Parotidectomy and the Incidence of Warthin Tumors among Veterans

Adnan S. Hussaini, MD; Kelly F. Moyer, MD; Navin R. Prasad; Edina Paal, MD; Jarvis Walters, DO; Fredrick J. Brody, MD, FACS; Sonya Malekzadeh, MD, FACS; Jessica H. Maxwell, MD, MPH, FACS

Product Details
Product ID: ACS-5839
Year Produced: 2019
Length: 9 min.


Introduction: The study aim was to determine the distribution of parotid gland neoplasms among veterans and re-assess the role of parotidectomy in patients with Warthin Tumors (WT).

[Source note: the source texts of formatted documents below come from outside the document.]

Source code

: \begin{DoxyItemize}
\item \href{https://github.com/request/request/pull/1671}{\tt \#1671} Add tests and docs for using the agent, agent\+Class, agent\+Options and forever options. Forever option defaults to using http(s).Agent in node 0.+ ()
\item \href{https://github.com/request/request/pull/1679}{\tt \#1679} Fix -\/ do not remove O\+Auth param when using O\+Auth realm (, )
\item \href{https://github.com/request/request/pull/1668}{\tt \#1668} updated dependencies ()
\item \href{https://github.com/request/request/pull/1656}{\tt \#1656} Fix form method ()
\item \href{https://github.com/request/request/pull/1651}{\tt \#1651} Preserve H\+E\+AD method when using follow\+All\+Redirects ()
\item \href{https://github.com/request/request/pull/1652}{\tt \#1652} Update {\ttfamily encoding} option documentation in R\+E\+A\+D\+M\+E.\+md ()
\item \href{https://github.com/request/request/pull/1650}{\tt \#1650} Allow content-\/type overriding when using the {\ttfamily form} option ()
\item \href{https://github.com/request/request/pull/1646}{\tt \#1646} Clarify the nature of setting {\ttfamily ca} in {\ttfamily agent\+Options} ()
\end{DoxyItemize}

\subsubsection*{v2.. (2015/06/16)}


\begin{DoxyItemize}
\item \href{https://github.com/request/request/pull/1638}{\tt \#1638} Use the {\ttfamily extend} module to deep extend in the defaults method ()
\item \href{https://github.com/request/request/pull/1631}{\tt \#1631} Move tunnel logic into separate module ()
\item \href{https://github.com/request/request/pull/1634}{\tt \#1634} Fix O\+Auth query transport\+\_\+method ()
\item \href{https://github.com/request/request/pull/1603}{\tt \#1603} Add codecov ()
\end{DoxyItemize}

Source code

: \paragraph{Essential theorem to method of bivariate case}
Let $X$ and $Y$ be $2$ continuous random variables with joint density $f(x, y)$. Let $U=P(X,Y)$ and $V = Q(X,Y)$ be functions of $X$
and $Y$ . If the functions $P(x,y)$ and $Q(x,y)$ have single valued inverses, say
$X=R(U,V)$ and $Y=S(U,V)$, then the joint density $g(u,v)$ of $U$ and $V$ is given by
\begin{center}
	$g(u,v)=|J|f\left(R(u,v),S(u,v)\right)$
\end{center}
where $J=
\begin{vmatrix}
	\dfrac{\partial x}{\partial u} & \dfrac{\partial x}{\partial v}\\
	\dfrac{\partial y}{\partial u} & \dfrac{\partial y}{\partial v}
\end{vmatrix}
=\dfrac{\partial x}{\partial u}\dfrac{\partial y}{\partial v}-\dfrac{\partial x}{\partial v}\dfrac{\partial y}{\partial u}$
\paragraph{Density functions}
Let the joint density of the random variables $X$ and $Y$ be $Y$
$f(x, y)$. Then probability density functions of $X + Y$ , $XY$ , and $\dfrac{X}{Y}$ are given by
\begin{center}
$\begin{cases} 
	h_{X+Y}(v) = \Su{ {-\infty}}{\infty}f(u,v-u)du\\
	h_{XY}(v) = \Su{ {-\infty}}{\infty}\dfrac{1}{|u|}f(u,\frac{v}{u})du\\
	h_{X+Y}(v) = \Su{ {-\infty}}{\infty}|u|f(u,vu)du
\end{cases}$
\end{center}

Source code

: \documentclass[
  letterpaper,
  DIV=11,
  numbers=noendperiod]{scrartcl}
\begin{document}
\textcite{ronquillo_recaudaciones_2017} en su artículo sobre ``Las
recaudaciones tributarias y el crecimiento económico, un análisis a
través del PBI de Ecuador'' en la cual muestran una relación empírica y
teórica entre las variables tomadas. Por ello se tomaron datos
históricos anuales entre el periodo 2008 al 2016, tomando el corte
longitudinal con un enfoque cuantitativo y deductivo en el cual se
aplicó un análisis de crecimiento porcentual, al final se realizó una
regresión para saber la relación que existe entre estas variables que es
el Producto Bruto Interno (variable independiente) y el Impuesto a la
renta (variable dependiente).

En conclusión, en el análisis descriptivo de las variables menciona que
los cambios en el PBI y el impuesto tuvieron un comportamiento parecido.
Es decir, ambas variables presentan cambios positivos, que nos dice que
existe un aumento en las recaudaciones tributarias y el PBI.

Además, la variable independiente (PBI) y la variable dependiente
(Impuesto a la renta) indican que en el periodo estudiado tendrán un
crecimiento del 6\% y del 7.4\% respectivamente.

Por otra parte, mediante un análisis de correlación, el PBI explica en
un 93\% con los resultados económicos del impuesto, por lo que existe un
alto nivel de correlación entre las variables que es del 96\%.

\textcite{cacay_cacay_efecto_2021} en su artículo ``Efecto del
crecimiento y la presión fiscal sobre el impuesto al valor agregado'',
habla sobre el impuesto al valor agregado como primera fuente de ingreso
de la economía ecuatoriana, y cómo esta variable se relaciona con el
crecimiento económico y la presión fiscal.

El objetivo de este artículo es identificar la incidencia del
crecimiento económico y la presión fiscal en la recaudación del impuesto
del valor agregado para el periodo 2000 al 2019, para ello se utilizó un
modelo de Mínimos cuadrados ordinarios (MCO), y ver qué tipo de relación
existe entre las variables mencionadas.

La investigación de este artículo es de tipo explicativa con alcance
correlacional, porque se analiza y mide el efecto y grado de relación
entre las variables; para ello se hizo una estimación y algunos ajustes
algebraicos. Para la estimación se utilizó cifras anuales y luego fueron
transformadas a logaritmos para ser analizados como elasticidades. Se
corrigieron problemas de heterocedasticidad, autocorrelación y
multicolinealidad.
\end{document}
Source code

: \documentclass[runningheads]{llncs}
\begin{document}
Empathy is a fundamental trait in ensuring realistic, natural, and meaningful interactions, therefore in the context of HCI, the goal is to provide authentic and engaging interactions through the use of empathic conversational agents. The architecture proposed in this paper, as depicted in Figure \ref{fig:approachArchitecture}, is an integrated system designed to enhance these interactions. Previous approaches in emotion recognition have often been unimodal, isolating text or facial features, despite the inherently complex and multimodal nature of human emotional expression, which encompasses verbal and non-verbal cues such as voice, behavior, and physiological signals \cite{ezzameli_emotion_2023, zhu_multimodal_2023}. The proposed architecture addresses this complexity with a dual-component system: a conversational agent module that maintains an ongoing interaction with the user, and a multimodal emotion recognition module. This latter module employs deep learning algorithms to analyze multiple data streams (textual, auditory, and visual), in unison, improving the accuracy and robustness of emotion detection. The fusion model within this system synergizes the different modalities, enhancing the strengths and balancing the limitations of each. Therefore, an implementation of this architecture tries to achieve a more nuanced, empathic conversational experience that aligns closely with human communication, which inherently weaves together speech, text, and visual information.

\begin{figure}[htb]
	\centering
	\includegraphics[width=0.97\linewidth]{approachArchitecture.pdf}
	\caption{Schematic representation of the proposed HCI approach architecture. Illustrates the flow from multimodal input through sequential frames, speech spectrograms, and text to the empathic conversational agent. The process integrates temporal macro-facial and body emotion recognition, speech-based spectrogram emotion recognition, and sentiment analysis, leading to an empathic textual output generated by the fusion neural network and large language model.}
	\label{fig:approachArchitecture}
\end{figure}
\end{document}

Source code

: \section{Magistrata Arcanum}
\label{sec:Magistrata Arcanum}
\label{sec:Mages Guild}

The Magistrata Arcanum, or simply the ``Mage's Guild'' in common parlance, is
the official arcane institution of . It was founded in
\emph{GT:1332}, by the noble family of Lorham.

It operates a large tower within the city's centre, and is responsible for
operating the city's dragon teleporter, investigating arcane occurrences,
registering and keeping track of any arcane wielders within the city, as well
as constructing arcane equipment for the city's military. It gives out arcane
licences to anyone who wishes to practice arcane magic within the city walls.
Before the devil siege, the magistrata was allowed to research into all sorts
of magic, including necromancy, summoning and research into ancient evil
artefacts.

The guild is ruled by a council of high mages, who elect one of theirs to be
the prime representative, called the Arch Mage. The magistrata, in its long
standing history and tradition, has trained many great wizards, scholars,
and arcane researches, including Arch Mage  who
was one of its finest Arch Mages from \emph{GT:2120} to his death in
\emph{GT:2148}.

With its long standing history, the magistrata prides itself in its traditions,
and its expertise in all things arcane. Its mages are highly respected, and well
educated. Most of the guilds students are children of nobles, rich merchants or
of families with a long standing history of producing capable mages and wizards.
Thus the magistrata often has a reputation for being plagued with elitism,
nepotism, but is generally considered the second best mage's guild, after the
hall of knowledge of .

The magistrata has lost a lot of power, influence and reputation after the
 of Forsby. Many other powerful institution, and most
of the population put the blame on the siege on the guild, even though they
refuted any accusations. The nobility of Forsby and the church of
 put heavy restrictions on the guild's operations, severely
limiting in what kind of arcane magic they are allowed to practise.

Methods: Patients who underwent fine needle aspiration for a parotid gland mass and/or parotidectomy at a single institution from 2000 to 2018 were included. Charts were reviewed for gender, age, tobacco use, surgery date, and pathology results. Two patients with WT are presented. Case 1: Typical presentation of a 55 year-old patient with a parotid WT who underwent superficial parotidectomy. Case 2: A 67 year-old patient who elected to observe his WT for many years, resulting in parapharyngeal tumor extension. He underwent a parotidectomy with parapharyngeal resection via transcervical approach.

Results: One hundred and forty-four patients with parotid gland neoplasms were identified. Of those, 84.7% (122/144) were benign and 15.2% (22/144) were malignant. Of benign neoplasms, WT accounted for the majority at 50.5% (62/122), followed by pleomorphic adenoma at 40.2% (49/122). The incidence of WT increased from 38.3% in 2000-2009 to 58.7% in 2010-2018. Smoking history was significantly associated with WT compared to pleomorphic adenoma (OR: 2.90 [95% confidence interval 1.30-6.08] p=0.046). However, the rate of former and current tobacco use remained steady at 67-68% from the year 2000 to 2018.

Conclusion: The incidence of WT is rising among veterans at our institution despite stable rates of tobacco use. Given the risk of tumor extension, facial nerve compression, and increased operative complexity, surgical management remains the treatment of choice for WT.